- **Work to be completed**
Reproduce the records precisely. Omit every picture.

- **Entries shown**
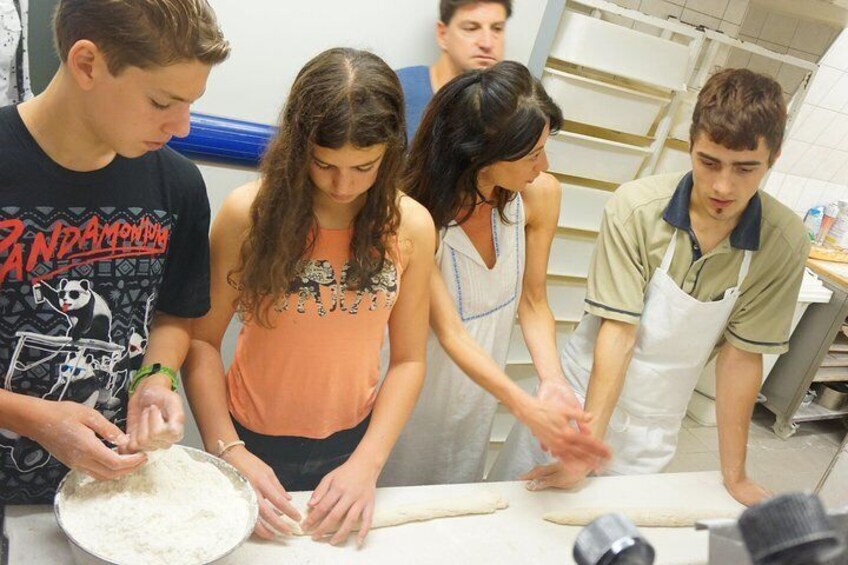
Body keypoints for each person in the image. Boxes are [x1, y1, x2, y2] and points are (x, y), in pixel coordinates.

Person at [492, 68, 809, 507]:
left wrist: (734, 476)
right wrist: (585, 449)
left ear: (773, 158)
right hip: (582, 406)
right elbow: (618, 332)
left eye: (745, 169)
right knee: (517, 515)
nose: (722, 186)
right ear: (690, 145)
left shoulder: (784, 241)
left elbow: (740, 359)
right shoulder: (637, 209)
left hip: (653, 426)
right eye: (709, 162)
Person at [181, 48, 434, 546]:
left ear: (390, 154)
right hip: (247, 436)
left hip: (351, 443)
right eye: (324, 164)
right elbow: (201, 343)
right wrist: (229, 449)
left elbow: (408, 361)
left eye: (365, 168)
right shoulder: (246, 214)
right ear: (299, 147)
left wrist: (367, 462)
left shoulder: (412, 226)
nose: (343, 185)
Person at [0, 0, 229, 506]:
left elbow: (173, 312)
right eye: (161, 101)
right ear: (87, 64)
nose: (183, 127)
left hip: (107, 493)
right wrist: (32, 417)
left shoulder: (179, 185)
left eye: (191, 103)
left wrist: (157, 376)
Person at [379, 61, 610, 488]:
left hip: (480, 394)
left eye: (543, 147)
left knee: (458, 494)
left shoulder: (539, 196)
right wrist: (522, 404)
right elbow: (451, 332)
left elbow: (534, 300)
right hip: (414, 391)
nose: (543, 164)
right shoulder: (414, 214)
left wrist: (553, 381)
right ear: (479, 154)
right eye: (531, 154)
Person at [397, 0, 510, 141]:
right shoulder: (397, 91)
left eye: (497, 29)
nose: (487, 43)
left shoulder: (511, 110)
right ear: (442, 34)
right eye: (471, 28)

- **Reply**
Body keypoints for each person in the image. Boxes are [x1, y1, x2, y2] and points are (x, y), in pixel coordinates.

Person at [492, 68, 809, 507]:
left wrist: (734, 476)
right wrist: (585, 449)
left ear: (773, 158)
right hip: (582, 406)
right elbow: (618, 332)
left eye: (745, 169)
right knee: (517, 515)
nose: (722, 186)
right ear: (690, 145)
left shoulder: (784, 241)
left elbow: (740, 359)
right shoulder: (637, 209)
left hip: (653, 426)
right eye: (709, 162)
Person at [181, 48, 434, 546]:
left ear: (390, 154)
right hip: (247, 436)
left hip: (351, 443)
right eye: (324, 164)
right elbow: (201, 343)
right wrist: (229, 449)
left elbow: (408, 361)
left eye: (365, 168)
right shoulder: (246, 214)
right ear: (299, 147)
left wrist: (367, 462)
left shoulder: (412, 226)
nose: (343, 185)
Person at [0, 0, 229, 506]:
left elbow: (173, 312)
right eye: (161, 101)
right ear: (87, 64)
nose: (183, 127)
left hip: (107, 493)
right wrist: (32, 417)
left shoulder: (179, 185)
left eye: (191, 103)
left wrist: (157, 376)
Person at [379, 61, 610, 488]:
left hip: (480, 394)
left eye: (543, 147)
left knee: (458, 494)
left shoulder: (539, 196)
right wrist: (522, 404)
right elbow: (451, 332)
left elbow: (534, 300)
right hip: (414, 391)
nose: (543, 164)
right shoulder: (414, 214)
left wrist: (553, 381)
right ear: (479, 154)
right eye: (531, 154)
Person at [397, 0, 510, 141]:
right shoulder: (397, 91)
left eye: (497, 29)
nose: (487, 43)
left shoulder: (511, 110)
right ear: (442, 34)
right eye: (471, 28)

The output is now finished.